TEMPO Interaktif, Jakarta - Kepala Dinas Pertanian dan Tanaman Pangan Jawa Barat, Helmi Anwar mengatakan, pengembangan padi organik terkendala sertifikasi. “Ini masalah trust, dan sistemnya tidak mudah,” katanya di Bandung, Kamis (27/8).
Tidak semua padi dengan penanaman memakai sistem penanaman organik seperti SRI (System of Rice Intensification) langsung dikelompokkan sebagai padi organik. Sertifikasi di perlukan sebagai penjaminnya. Helmi mengatakan, sertifikasi ini menjadi permasalahan dalam pemasaran padi organik. “Apakah itu organik atau bukan organik ditentukan oleh sertifikasi, akreditasinya,” katanya.
Bagi padi organik sertifikasi tidak gampang. Sertifikasi itu dilakukan mulai dari awal sampai akhir masa tanam. Sertifikasi itu dilakukan tidak sebatas on-farm tapi juga proses penanamannya sehingga biayanya terhitung mahal. Penananam padi organik tidak hanya sebatas pemakaian pupuk saja. Sistem irigasinya pun tidak boleh bergabung dengan irigasi persawahan lain yang masih menggunakan pupuk non-organik serta pestisida.
Di Jawa Barat kendati pengembangan padi organik sudah dimulai sejak 2006 lalu. Kala itu luasan lahan tanam padi organik baru mencapai 900 hektare. Tahun ini tercatat mencapai sembilan ribu hektare. Jumlah itu terhitung kecil dibandingkan luasan tanam padi seluruhnya dalam satu kali musim tanam di Jawa Barat yang mencapai 1,8 juta hektare.
Kendati luasan lahan padi organik terus bertambah setiap tahun, Helmi mengatakan, tidak semuanya mendapatkan sertifikasi. Baru padi organik yang diproduksi di Kabupaten Tasikmalaya yang mendapatkan sertifikasi. Itu pun, biaya serfitifkasinya dimodali perusahaan swasata yang punya kepentingan mengekspor padi tersebut. Dari sana baru satu kontainer, yakni 18 ton beras organik, yang diekspor dengan tujuan Amerika serta Hongkong.
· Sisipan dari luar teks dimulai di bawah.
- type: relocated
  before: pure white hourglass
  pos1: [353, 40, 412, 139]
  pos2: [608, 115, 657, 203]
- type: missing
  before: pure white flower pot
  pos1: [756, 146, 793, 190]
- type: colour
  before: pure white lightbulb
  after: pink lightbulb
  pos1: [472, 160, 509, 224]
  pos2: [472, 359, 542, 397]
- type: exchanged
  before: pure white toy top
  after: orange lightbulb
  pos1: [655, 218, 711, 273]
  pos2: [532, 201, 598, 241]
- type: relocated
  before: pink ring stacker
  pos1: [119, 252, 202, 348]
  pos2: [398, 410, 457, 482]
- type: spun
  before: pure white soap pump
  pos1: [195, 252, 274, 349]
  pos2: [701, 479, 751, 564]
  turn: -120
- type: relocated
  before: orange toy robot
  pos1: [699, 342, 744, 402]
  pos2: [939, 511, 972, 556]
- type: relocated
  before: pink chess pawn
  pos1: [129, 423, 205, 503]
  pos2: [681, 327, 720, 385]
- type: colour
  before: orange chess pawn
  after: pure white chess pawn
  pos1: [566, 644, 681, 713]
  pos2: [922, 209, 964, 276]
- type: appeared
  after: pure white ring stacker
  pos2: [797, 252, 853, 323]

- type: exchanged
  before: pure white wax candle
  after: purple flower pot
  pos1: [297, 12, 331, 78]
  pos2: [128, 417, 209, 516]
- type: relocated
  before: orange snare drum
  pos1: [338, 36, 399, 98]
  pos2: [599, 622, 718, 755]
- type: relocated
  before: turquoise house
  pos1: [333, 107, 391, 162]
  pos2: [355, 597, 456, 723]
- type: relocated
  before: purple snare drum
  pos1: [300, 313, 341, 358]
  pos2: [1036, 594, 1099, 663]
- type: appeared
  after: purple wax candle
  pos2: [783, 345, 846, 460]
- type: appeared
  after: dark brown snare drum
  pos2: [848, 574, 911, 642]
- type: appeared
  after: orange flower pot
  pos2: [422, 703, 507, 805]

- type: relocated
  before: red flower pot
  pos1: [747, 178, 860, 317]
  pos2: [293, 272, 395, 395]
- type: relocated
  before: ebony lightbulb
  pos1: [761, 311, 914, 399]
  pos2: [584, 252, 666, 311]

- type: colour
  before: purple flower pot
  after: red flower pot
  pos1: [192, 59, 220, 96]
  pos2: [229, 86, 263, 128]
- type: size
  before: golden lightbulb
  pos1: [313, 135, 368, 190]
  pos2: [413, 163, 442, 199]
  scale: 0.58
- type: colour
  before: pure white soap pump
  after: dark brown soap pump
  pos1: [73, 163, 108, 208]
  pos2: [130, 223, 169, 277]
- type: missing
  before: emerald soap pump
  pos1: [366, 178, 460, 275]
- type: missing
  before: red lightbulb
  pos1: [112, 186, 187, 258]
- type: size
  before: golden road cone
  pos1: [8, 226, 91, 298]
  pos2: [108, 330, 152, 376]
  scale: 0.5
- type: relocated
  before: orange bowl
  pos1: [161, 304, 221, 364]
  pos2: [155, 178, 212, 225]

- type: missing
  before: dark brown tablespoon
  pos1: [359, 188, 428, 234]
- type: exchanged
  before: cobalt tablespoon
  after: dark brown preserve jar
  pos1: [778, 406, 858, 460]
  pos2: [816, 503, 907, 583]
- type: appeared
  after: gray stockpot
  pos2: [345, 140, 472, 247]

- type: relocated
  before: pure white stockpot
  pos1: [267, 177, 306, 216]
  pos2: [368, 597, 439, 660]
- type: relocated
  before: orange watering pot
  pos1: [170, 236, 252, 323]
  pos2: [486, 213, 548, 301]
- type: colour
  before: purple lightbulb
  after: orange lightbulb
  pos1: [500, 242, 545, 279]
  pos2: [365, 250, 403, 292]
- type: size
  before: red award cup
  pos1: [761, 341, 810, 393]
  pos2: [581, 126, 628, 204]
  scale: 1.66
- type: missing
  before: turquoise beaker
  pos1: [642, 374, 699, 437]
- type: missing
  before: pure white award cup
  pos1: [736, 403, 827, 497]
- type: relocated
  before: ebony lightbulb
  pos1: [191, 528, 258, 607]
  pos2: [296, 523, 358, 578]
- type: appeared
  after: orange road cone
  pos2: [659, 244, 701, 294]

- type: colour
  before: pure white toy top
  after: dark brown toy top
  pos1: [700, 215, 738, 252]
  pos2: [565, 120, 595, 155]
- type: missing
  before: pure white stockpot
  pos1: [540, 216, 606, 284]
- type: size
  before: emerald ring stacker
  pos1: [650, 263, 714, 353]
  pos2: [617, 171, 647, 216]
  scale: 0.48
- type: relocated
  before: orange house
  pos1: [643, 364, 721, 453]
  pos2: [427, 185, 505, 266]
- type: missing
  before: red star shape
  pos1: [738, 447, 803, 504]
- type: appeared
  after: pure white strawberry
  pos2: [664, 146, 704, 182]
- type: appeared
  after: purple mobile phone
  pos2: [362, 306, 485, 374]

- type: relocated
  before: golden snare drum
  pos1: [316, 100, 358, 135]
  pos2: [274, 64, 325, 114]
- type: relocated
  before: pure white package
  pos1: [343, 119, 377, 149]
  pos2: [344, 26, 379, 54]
Helmi mengatakan, pemerintah pun masih ragu untuk menggenjot dengan cepat pengembangan padi organik. Selain soal sertifikasinya yang harus dikerjakan setiap kali penanaman, pangsa pasarnya pun masih terhitung terbatas. Kendati dari segi harga, padi organik bisa berkali lipat.
Soal pengembangan padi organik, Gubernur Ahmad Heryawan mengatakan, padi organik menjadi satu-satunya peluang ekspor padi yang ada. “Sekarang yang laku dijual mahal ke luar negeri untuk ekspor adalah beras yang punya keistimewaan organik,” katanya, Rabu (27/8).
Soal sertifikasi ini, dia mengaku tengah menjajaki sejumlah lembaga sertifikasi mempermudah sertifikasi terhadap padi orgnaik. Setelah Tasikmalaya, dia berharap, produksi padi organik di Ciamis, Sukabumi, serta Cianjur beroleh sertifikasi juga.
Heryawan mengatakan, dari segi strukturnya, sawah di daerah selatan Jawa Barat diuntungkan jika hendak mengembangkan padi organik. Dengan sistem sawah yang berundak, minimal pemakaian airnya tidak tercampur dengan padi non-organik. Berbeda dengan sawah di bagian utara yang cenderung berbentuk hamparan sehingga menyulitkan memisahkan pemakaian irigasinya.